San Andrea School is a private school located in Mġarr, Malta. It was established by the Parents Foundation of Education in 1992, who also founded San Anton School. It is composed of three sectors, each housed in a separate building: Early School, Middle School, and Senior School.

Grades
| Grade | Form | Building |
|---|---|---|
| Pre-nursery |  | Early School |
| Nursery |  | Early School |
| Grade 1 |  | Early School |
| Grade 2 |  | Early School |
| Grade 3 |  | Early School |
| Grade 4 |  | Middle School |
| Grade 5 |  | Middle School |
| Grade 6 |  | Middle School |
| Grade 7 |  | Middle School |
| Grade 8 | Form 1 | Senior School |
| Grade 9 | Form 2 | Senior School |
| Grade 10 | Form 3 | Senior School |
| Grade 11 | Form 4 | Senior School |
| Grade 12 | Form 5 | Senior School |

San Andrea's grading system is one grade higher than that of Maltese government schools (e.g., "Year 10" corresponds to "Grade 11" in San Andrea). They do not offer sixth form education.
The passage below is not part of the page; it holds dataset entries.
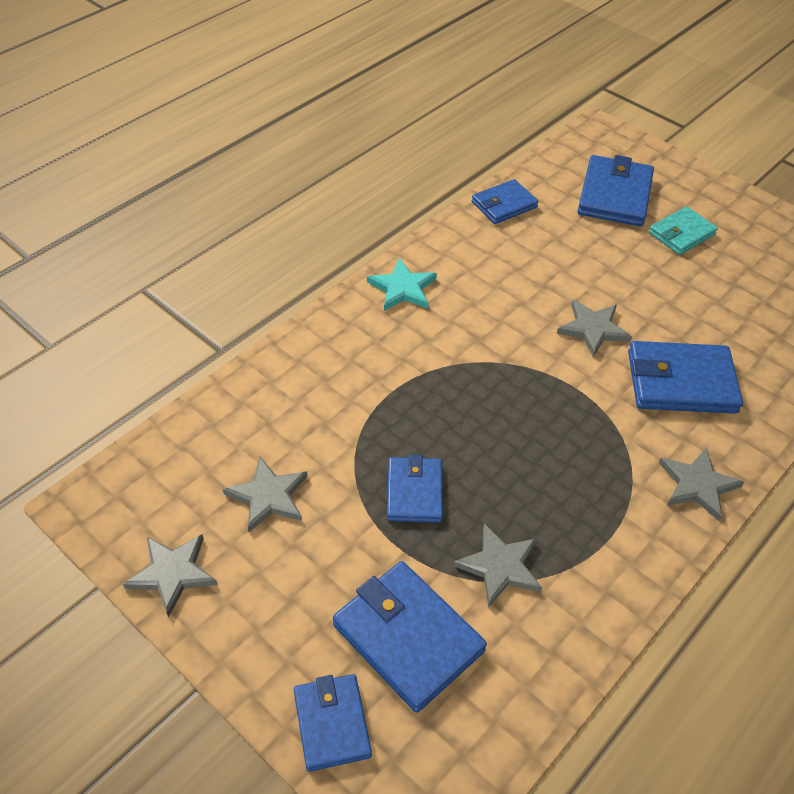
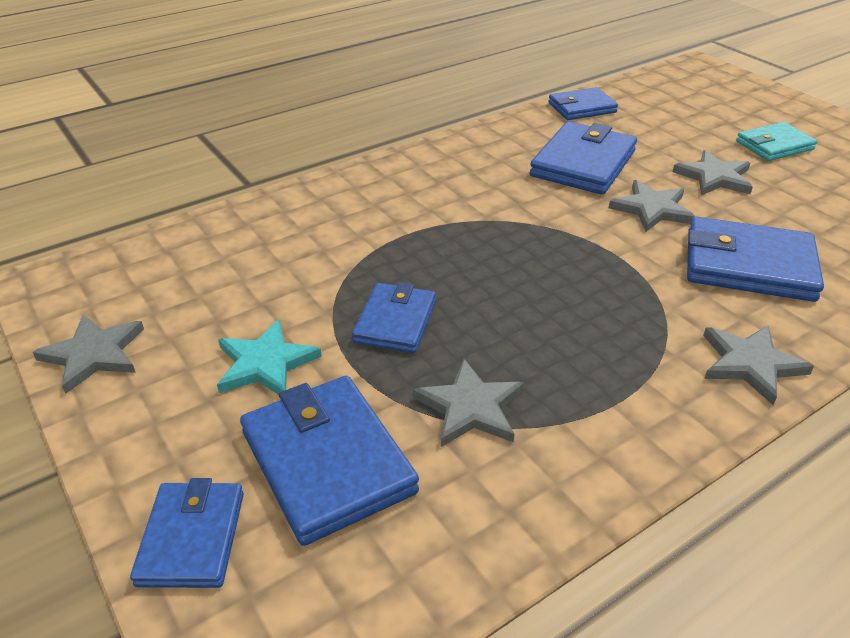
camera: 15 degrees right, 10 degrees down
grey star [223,457,308,532] -> grey star moved to [673,150,753,195]
turquoise star [367,258,437,311] -> turquoise star moved to [217,319,322,395]
blue wallet [578,155,654,226] -> blue wallet moved to [530,121,637,195]

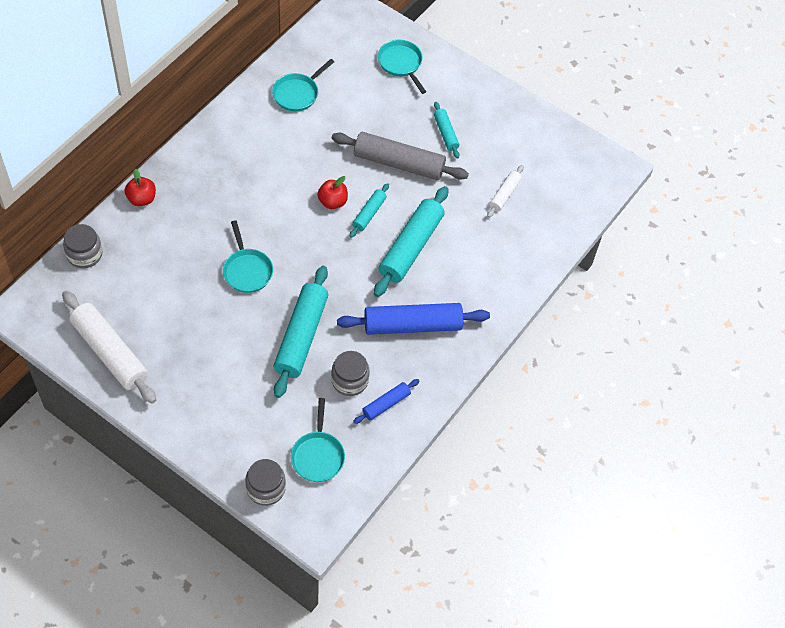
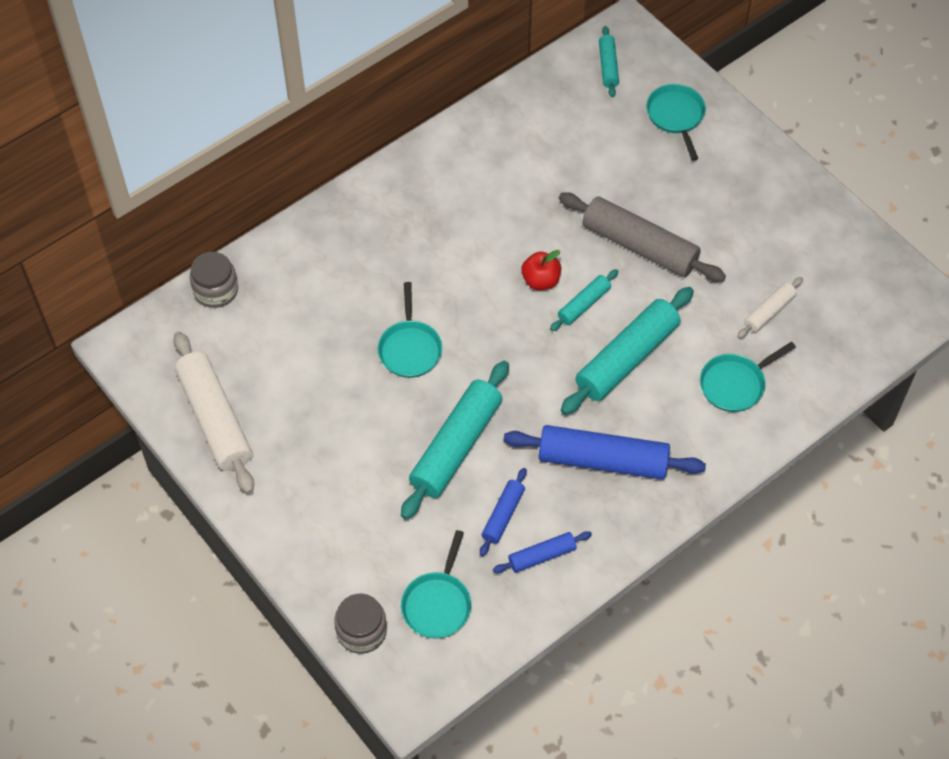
camera: 20 degrees right, 0 degrees up
red apple [125,169,156,206] -> none
turquoise pan [272,59,334,111] -> turquoise pan moved to [700,342,796,412]
grey jar [331,351,370,396] -> blue rolling pin [480,468,527,556]
turquoise rolling pin [434,102,459,158] -> turquoise rolling pin moved to [599,26,619,97]

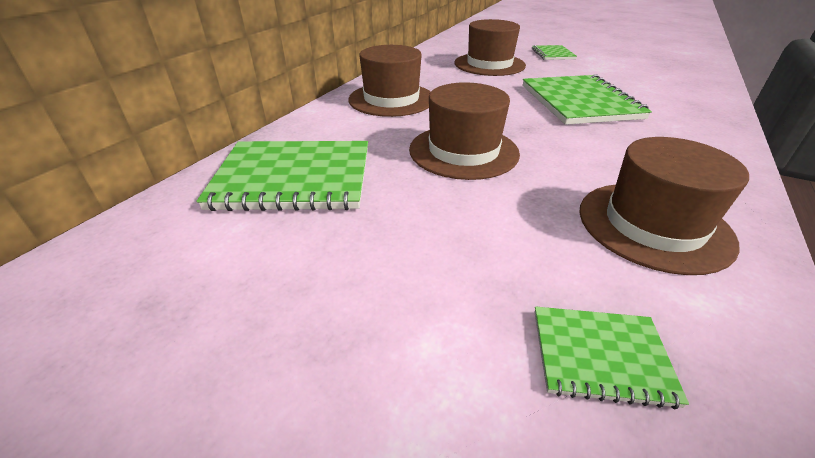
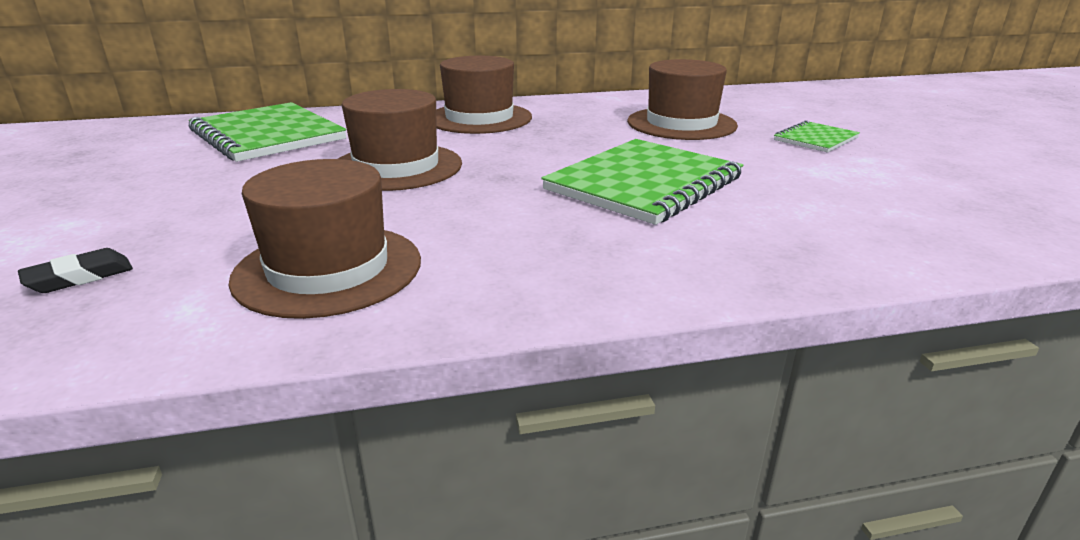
camera: 50 degrees right, 10 degrees down
green notebook [534,307,689,409] -> black eraser [18,248,133,293]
== San Andrea School financial fraud ==
The San Andrea School financial fraud was a highly publicized case of financial fraud involving the San Andrea School, a private educational institution located in Malta. The fraud was discovered in early 2019, after an investigation was launched by the school's board of governors and the Maltese authorities.